In many ways, players like Harazi were prototypes for what came later.
More recently, Turkish clubs have continued quietly dipping into the Israeli market.
Dia Saba arrived at Sivasspor carrying a slightly different significance. An Arab-Israeli footballer with Palestinian roots playing in Turkey added another layer of regional complexity that only football could casually absorb and continue with as normal on a Sunday afternoon.
Technically gifted and intelligent between the lines, Saba showed the same qualities Turkish clubs have long sought from Israeli footballers: technique, tactical flexibility and emotional resilience.
Eden Kartsev joined İstanbul Başakşehir during a period when Turkish clubs increasingly viewed Israel as a financially sensible scouting market: close enough culturally, competitive enough technically, but often cheaper than Western Europe.

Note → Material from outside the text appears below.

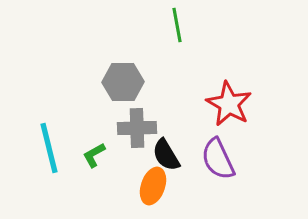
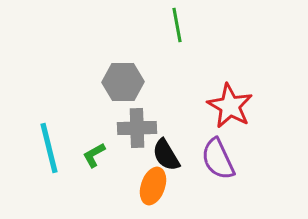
red star: moved 1 px right, 2 px down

Similarly, İsmail Ryan (better known in Israel as Ismaeel Ryan) represented another modern example of Israeli-Arab footballers finding opportunities in Turkish football’s enormous and unpredictable ecosystem.
And that may be the most interesting part of this entire story.

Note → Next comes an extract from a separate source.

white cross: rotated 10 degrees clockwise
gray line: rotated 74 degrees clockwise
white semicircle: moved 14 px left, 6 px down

Israeli footballers in Turkey were never really treated as a grand political project. They were simply footballers. Some succeeded brilliantly. Some struggled. Some became cult heroes. Some vanished after six rainy away trips to Kayseri. Which, honestly, is the most Turkish football outcome imaginable.
Because once the whistle blows in Turkey, identity usually comes second to one far more important question: “but can he play?”